The ride was a little over an hour and the conversation kept waxing and waning by the severity of the harsh scraping noise underneath the car. The whole ride felt tense as we put bets on if/when we would break down. Finally, on an unsuspecting portion of the road, AJ turns to Izadaro and points to a small out-cropping in the dense shrubbery that lined both sides of the road “is that our trail?” It was and we spent the next half an hour unpacking the boats, clothes, tents, and food and transporting them to the river. The boats we had commissioned to take us down the river were blow-up kayaks made of the same material as river rafts and we spent some time pumping them up. We loosely strapped in our bags and set off.
At our launch, a series of beautiful waterfalls cascaded from a pool 5 feet above the one we launched from. Jordan said in a joking tone: “Mom, you ready to go down that?”. Mom smirked, incredulously as AJ pulled up behind our boats and said “that’s nothing”.
For the next 2 days we traveled the Moho river, camping in clearings cut from the thick jungle and paddling for a couple of hours downstream. What began as a joke from Jordan became the norm as we threw our boats, us included, down waterfalls up to 10 feet tall. The adrenaline followed by the cool rush of water kept smiles on our faces as our clothing and equipment refused to dry.
Summary:
The driving force behind the trip was mom, she organized the tours, booked the hotels, and planned out the itinerary. Her goal for our stay in Belize was to spend Dad’s birthday in a place that he had never been, in as remote a setting as possible. There is little doubt in my mind that, from the two-hour ride to glovers reef to the remote put-in on the Moho, she was successful. The memories of this trip will be everlasting and for this, we all owe her a debt of gratitude.
Sayings in Belizean Kriol
- Wahnti wahnti kyah geti an geti geti nuh wahnti. — You always want what you can’t have.
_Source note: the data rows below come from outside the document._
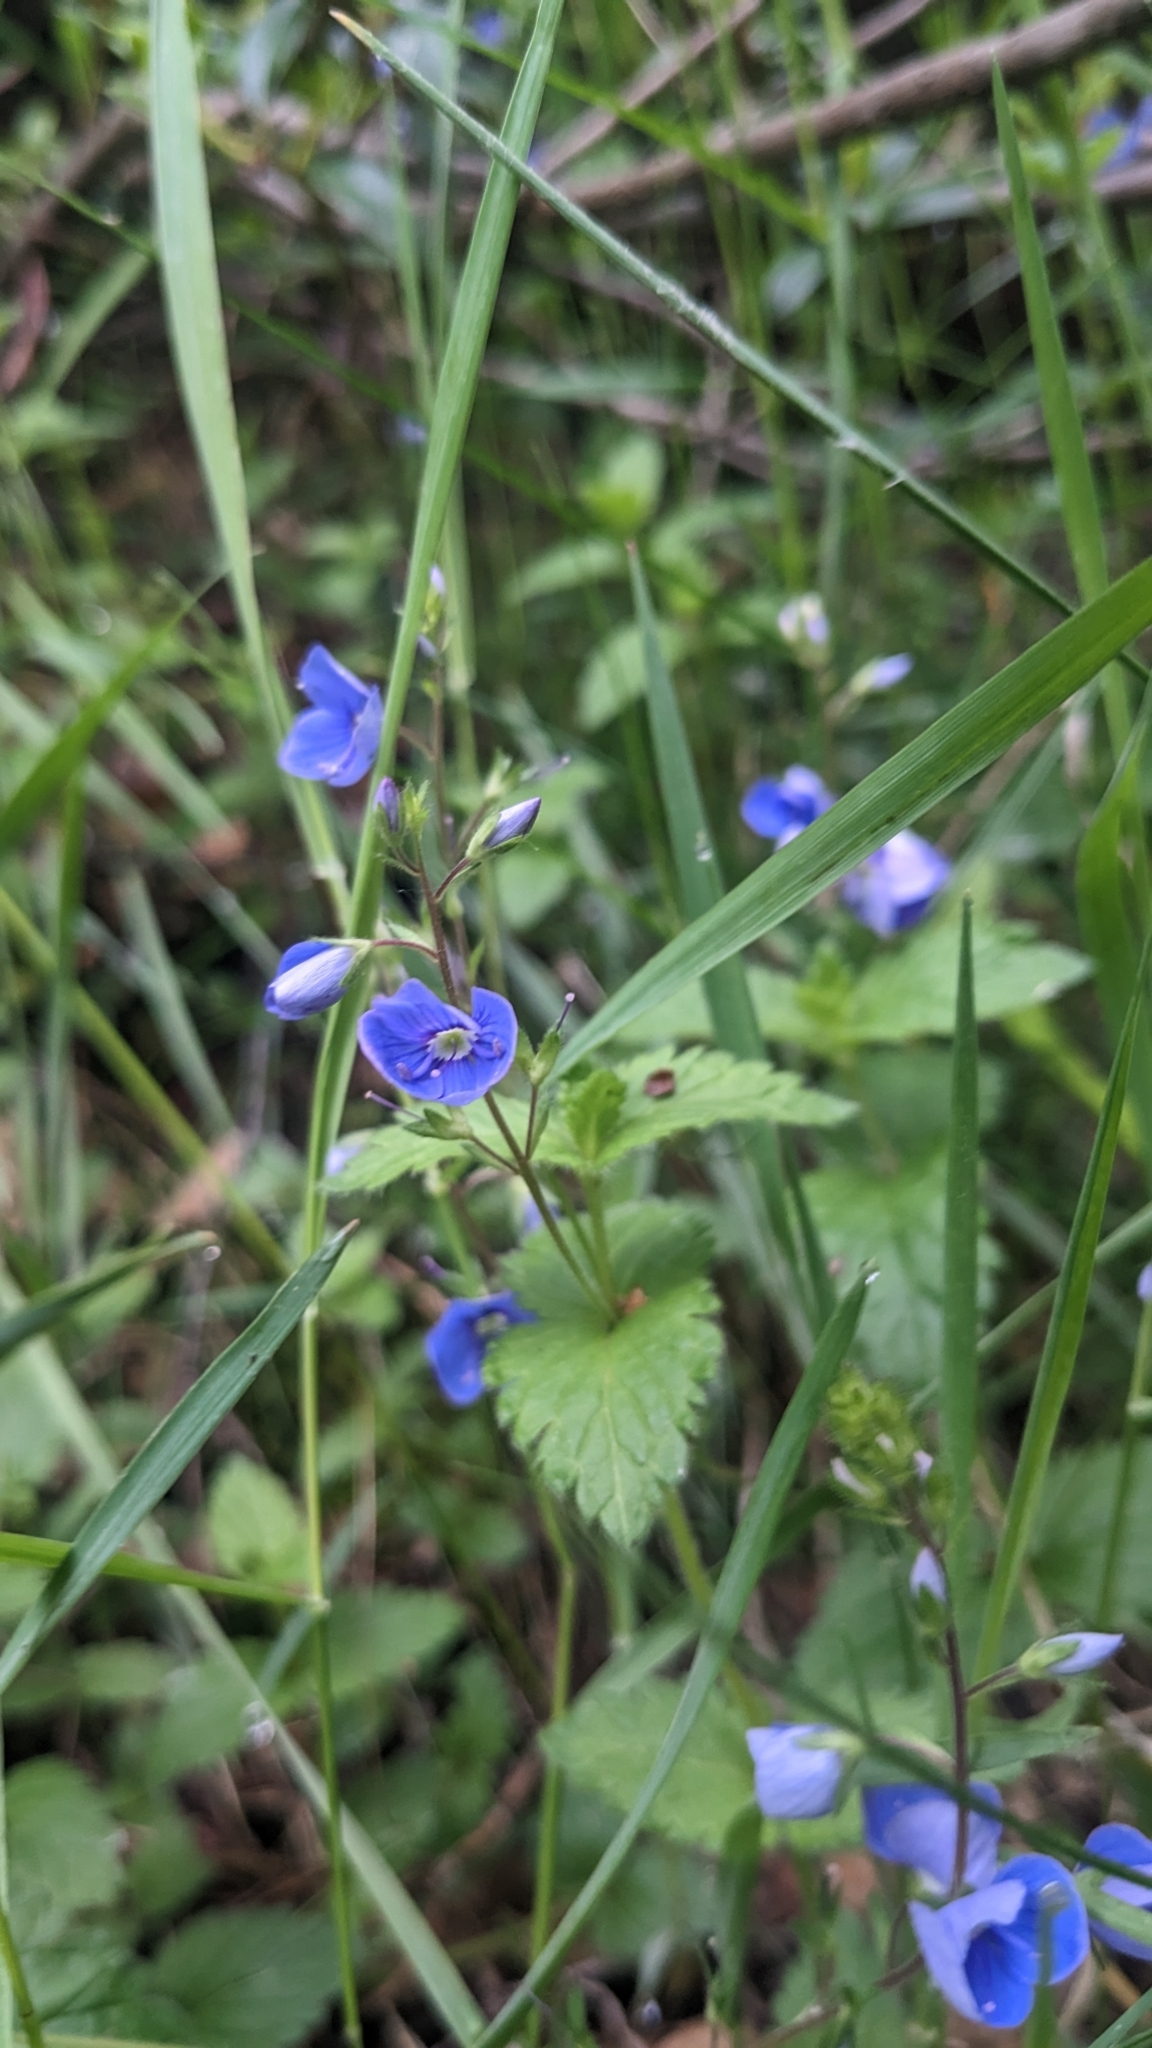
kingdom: Plantae
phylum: Tracheophyta
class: Magnoliopsida
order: Lamiales
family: Plantaginaceae
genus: Veronica
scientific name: Veronica chamaedrys
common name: Germander speedwell
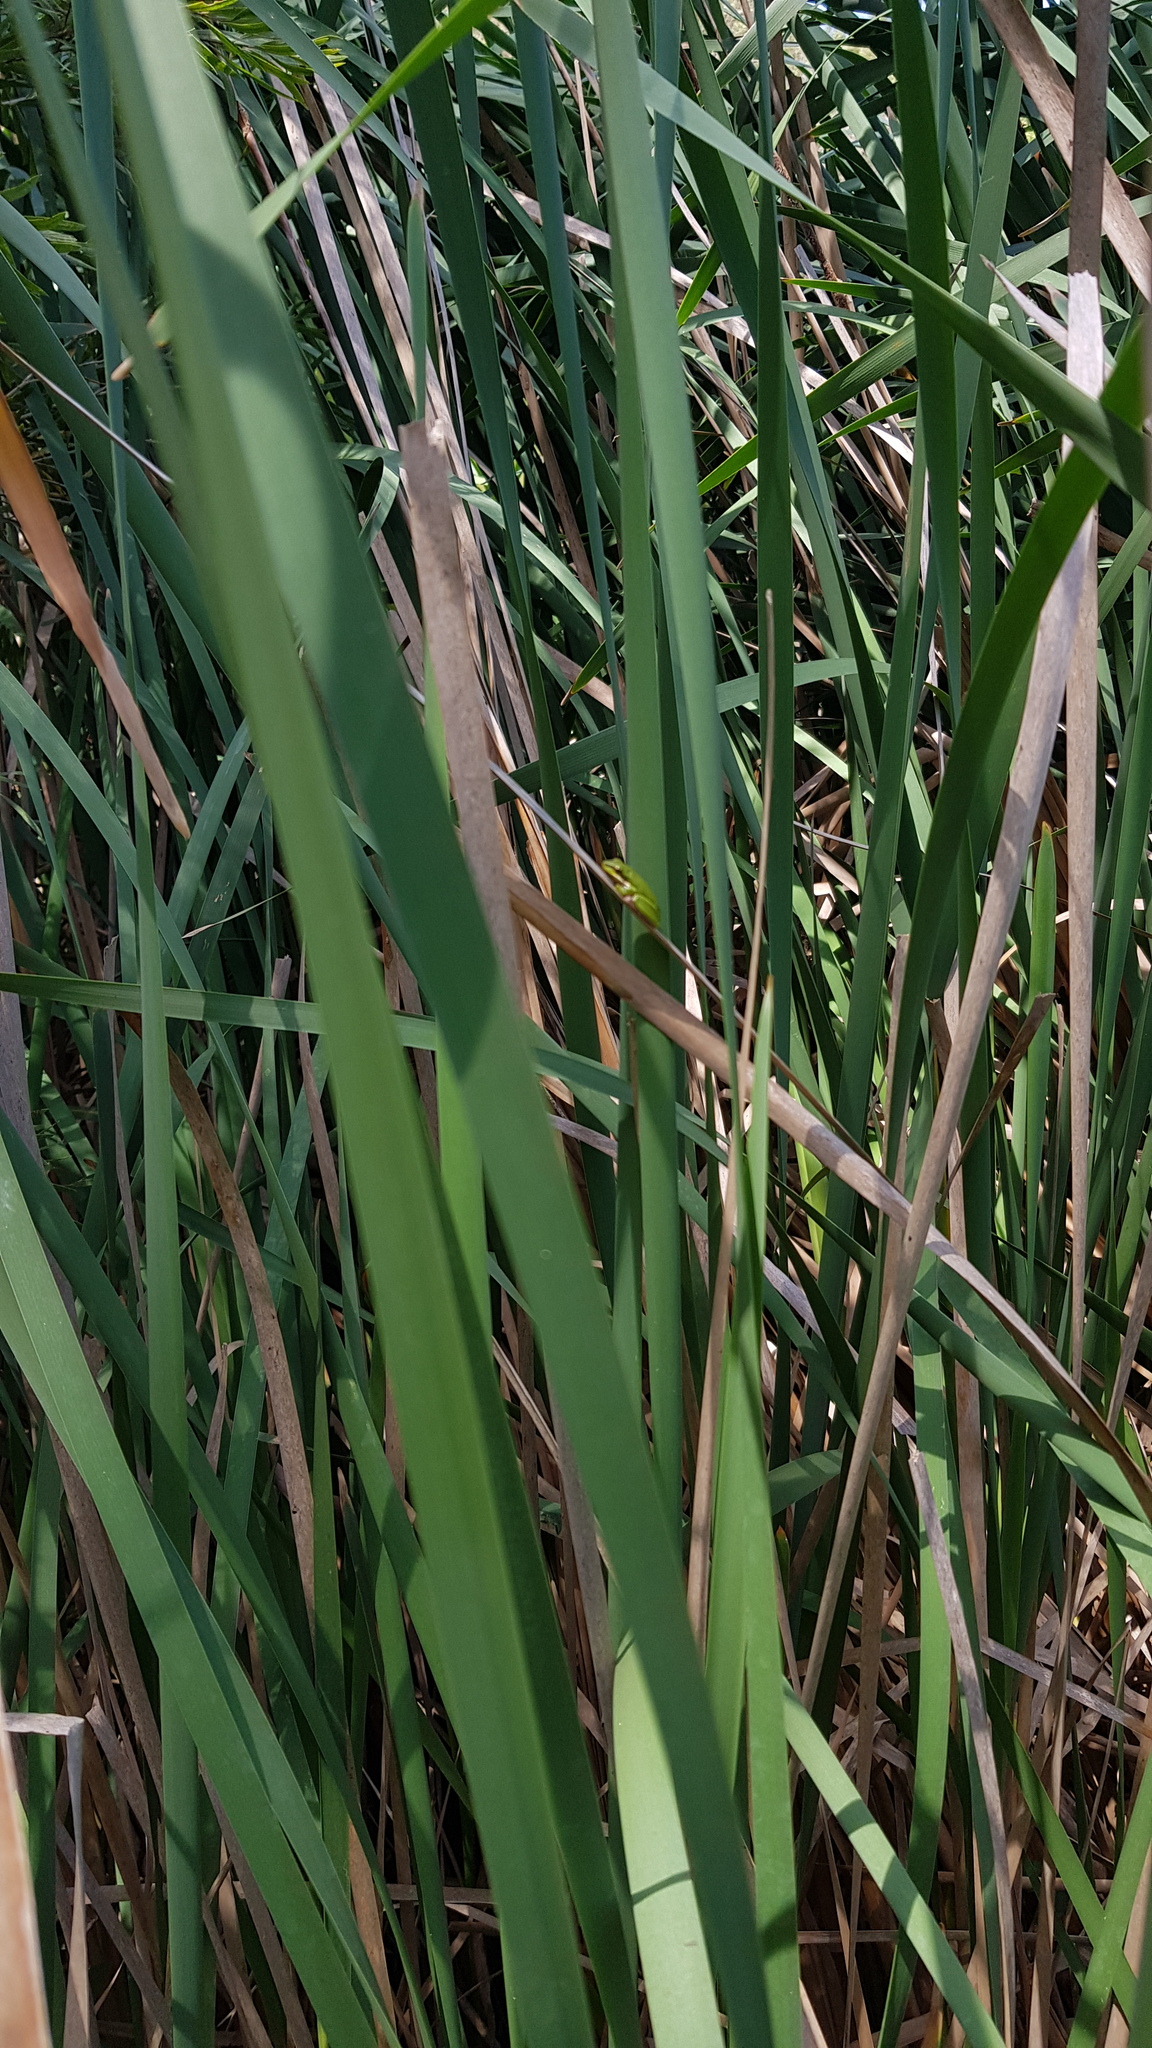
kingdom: Animalia
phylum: Chordata
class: Amphibia
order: Anura
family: Pelodryadidae
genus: Litoria
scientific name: Litoria fallax
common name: Eastern dwarf treefrog
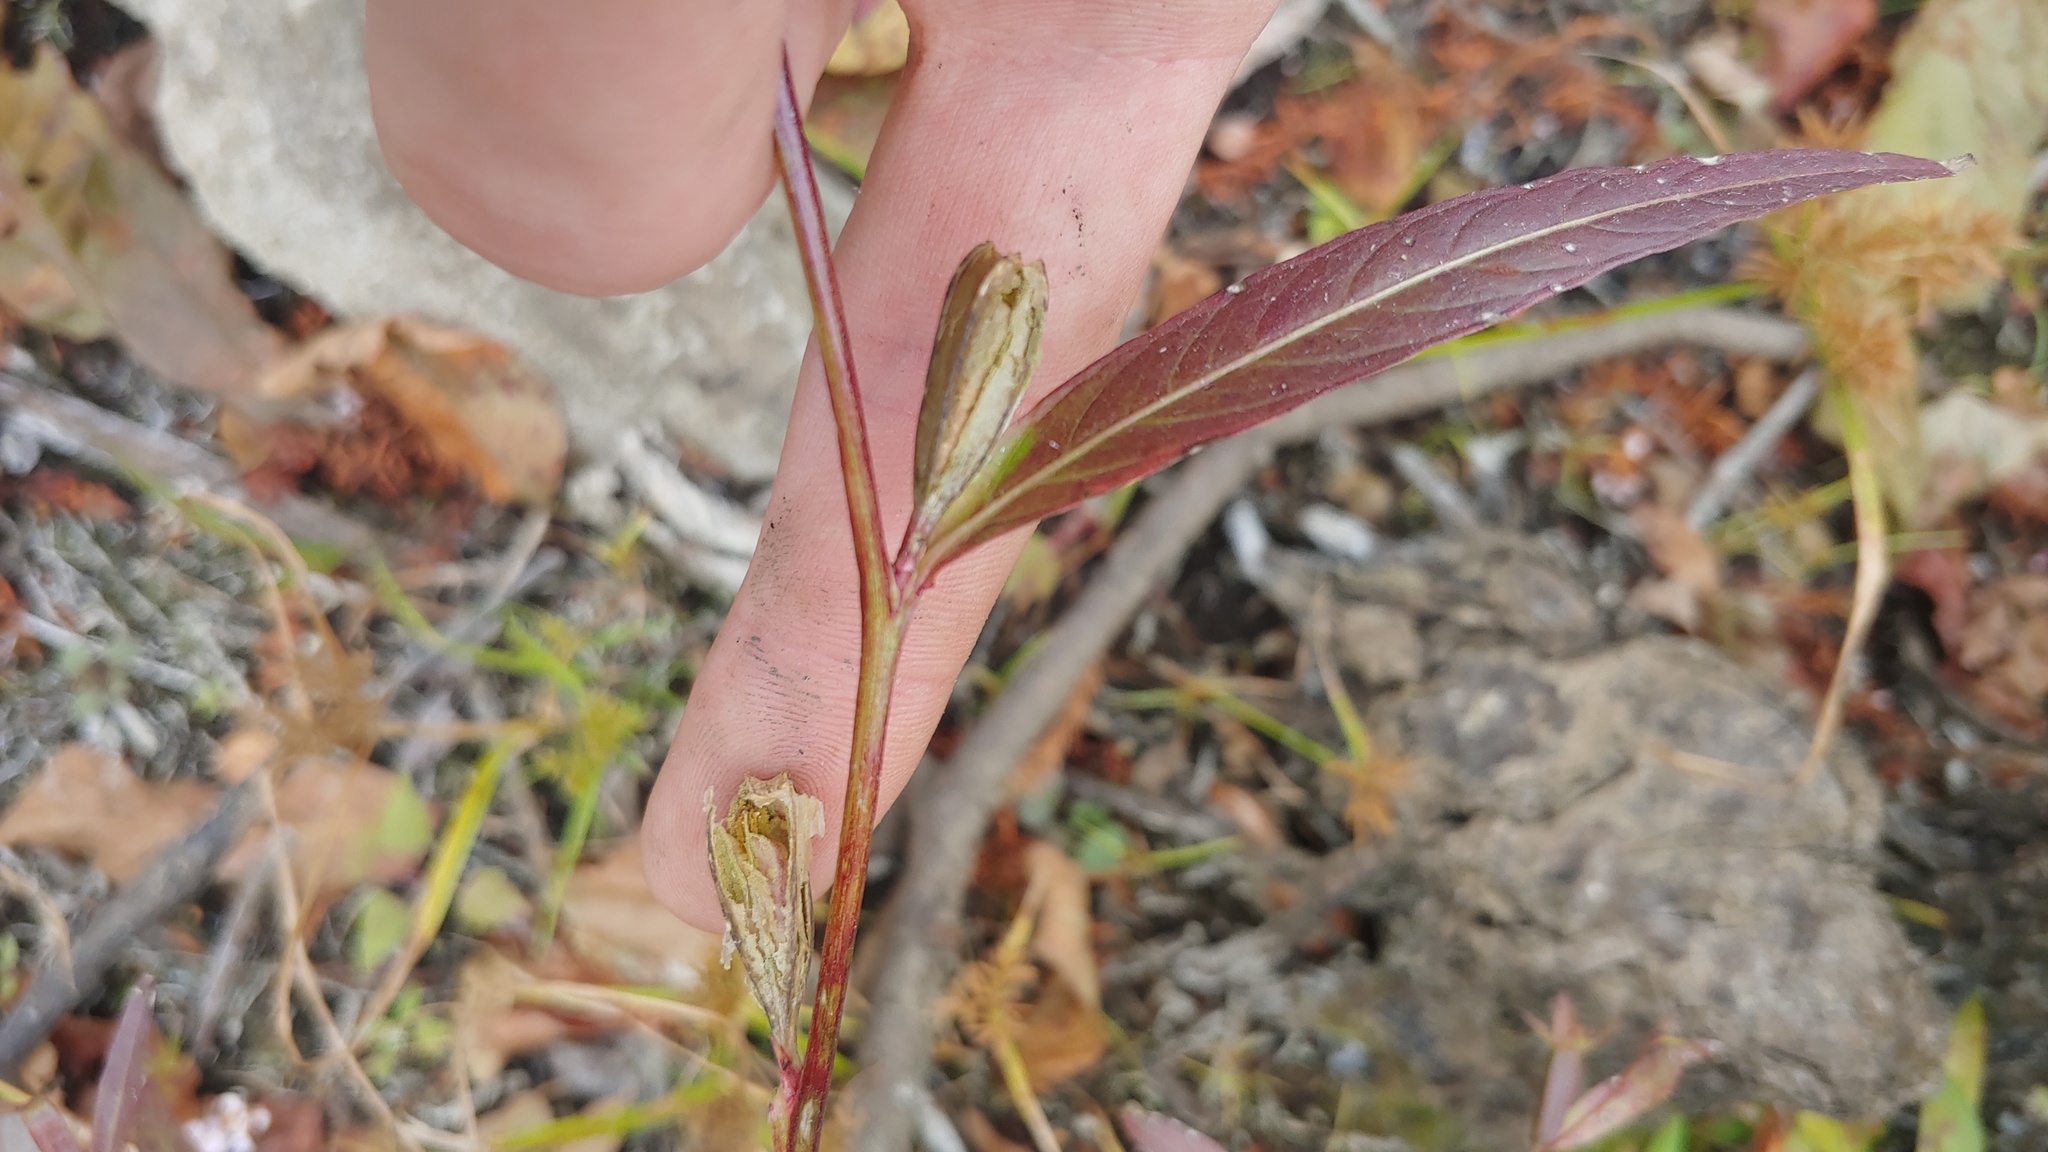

- Dah no so, dah naily so. — Where there’s smoke, there’s fire.
- Wait bruk down bridge. — Don’t make me wait too long.
- Sleep wit’ yo’ own eye. — Only rely on what you know, not what others tell you.
- One one craboo fill barrel. — Every little bit counts (craboo is a Belizean fruit).
- Ah wah know who seh Kriol noh gat no kulcha? — Who said the Creole don’t have any culture? (A phrase coined by renown Belizean Creole artist and performer, Leela Vernon).